Although I’ve certainly struggled with my own traumas throughout my life, I had never been diagnosed with PTSD or C-PTSD…until very recently. I remember the anxiety I felt the first time I drove through the tunnel where I had my accident and how long it took me to not avoid it or to feel panicky about it. It definitely took a while, but I was treated for anxiety and just kept working at it. That’s representative of how I navigated things.
That is until recently.
When Hope started working again last month, I was excited for her to get up and out of the house and to hopefully find purpose in being functional. I knew she was a great worker; her managers loved her last summer and even when she volunteers she always gets this amazing feedback. The girl works hard, is great with people (despite being somewhat of an introvert) and is a great employee. I knew that getting a job would help her turn the corner after the challenges of the year.
Now intellectually, I knew all of that. But my emotional self was triggered AF.

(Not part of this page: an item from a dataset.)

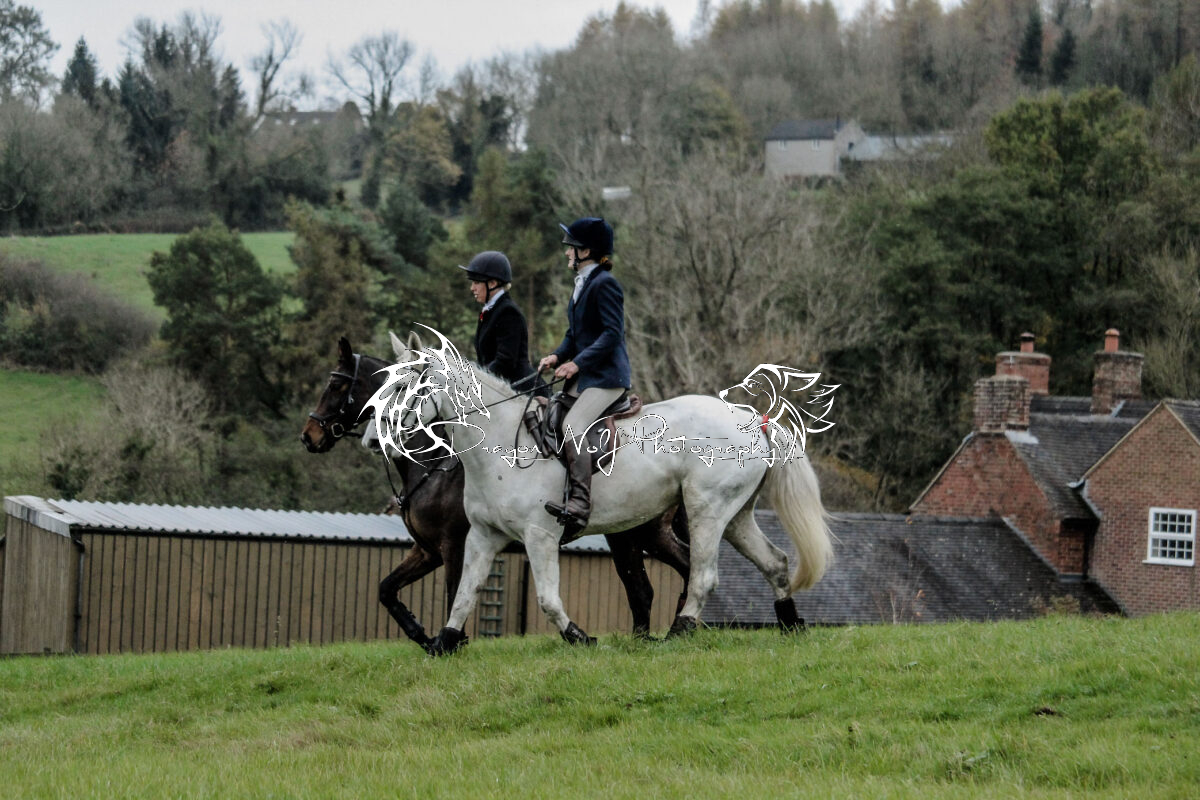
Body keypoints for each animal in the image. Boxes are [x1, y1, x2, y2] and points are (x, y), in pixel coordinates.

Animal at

By the end of her first week, I was enduring mini panic attacks when she left for work. I tried really hard not to fret and worry about her when she wasn’t home within 20 minutes of her shift ending—but I worked myself into an emotional frenzy anyway. When she called out twice in two weeks for what didn’t seem to me like legit excuses, I lost my ish. I tried to offer care and concern, but I also came down hard on issues of work ethic and commitment. I hounded her about her schedule. I became deeply concerned about whether she was eating enough and the right things to keep her well and energy powered.
I tried to keep a lot of my panic to myself, but I failed. By last week, I was kind of a wreck on the inside. I was tired of being constantly on edge, consumed with worry and hounding Hope such that I could tell long term it would damage our relationship. I was miserable.
I convinced myself that it was because I didn’t trust Hope to make good decisions. Based on some of the decisions she made last summer, which precipitated the emotional mudslide of the year, the concern wasn’t completely unwarranted. But it just wasn’t healthy how much I was fretting about it. Five days a week, I was losing my ish on the inside.
By the time my weekly therapy appointment came around, my therapist, who was already trying to help me with my panic attacks noted things were worsening. That’s when she said, “ABM, I think we need to change course in working through this. This isn’t just panic attacks, you are being triggered by Hope going to work and your inability to prevent what happened last time from happening again. This isn’t really about trusting Hope, this is about being terrified that something bad will happen to her again and your inability to stop it. This is PTSD.”
I looked at the Zoom screen, bit my lip and began to cry. What? How? I mean, I’m worried about Hope, but is it really all that? Seriously. Won’t this just get better with time? Are you serious? She walked through my symptoms from the last few weeks, talked me through the diagnosis and made some recommendations on moving forward. It was so clear she was right.
I’m still processing what this means, but I know that naming it has helped. I also talked to Hope about being really afraid. My daughter continues to amaze me. She was gracious and understanding; and I’m a little less afraid now.
But, really I’m still terrified and that’s going to take some time to work through. Of all the things I thought would trip me up, Hope going to work ain’t it, but here we are. I’m going to get through this though; I will. Might take more than a minute, but I will. I’ve asked Hope to be patient with me and that I will do my best to try to avoid being an overbearing, overprotective troll.
She smiled and said we’ll get through it. She’s right; we will.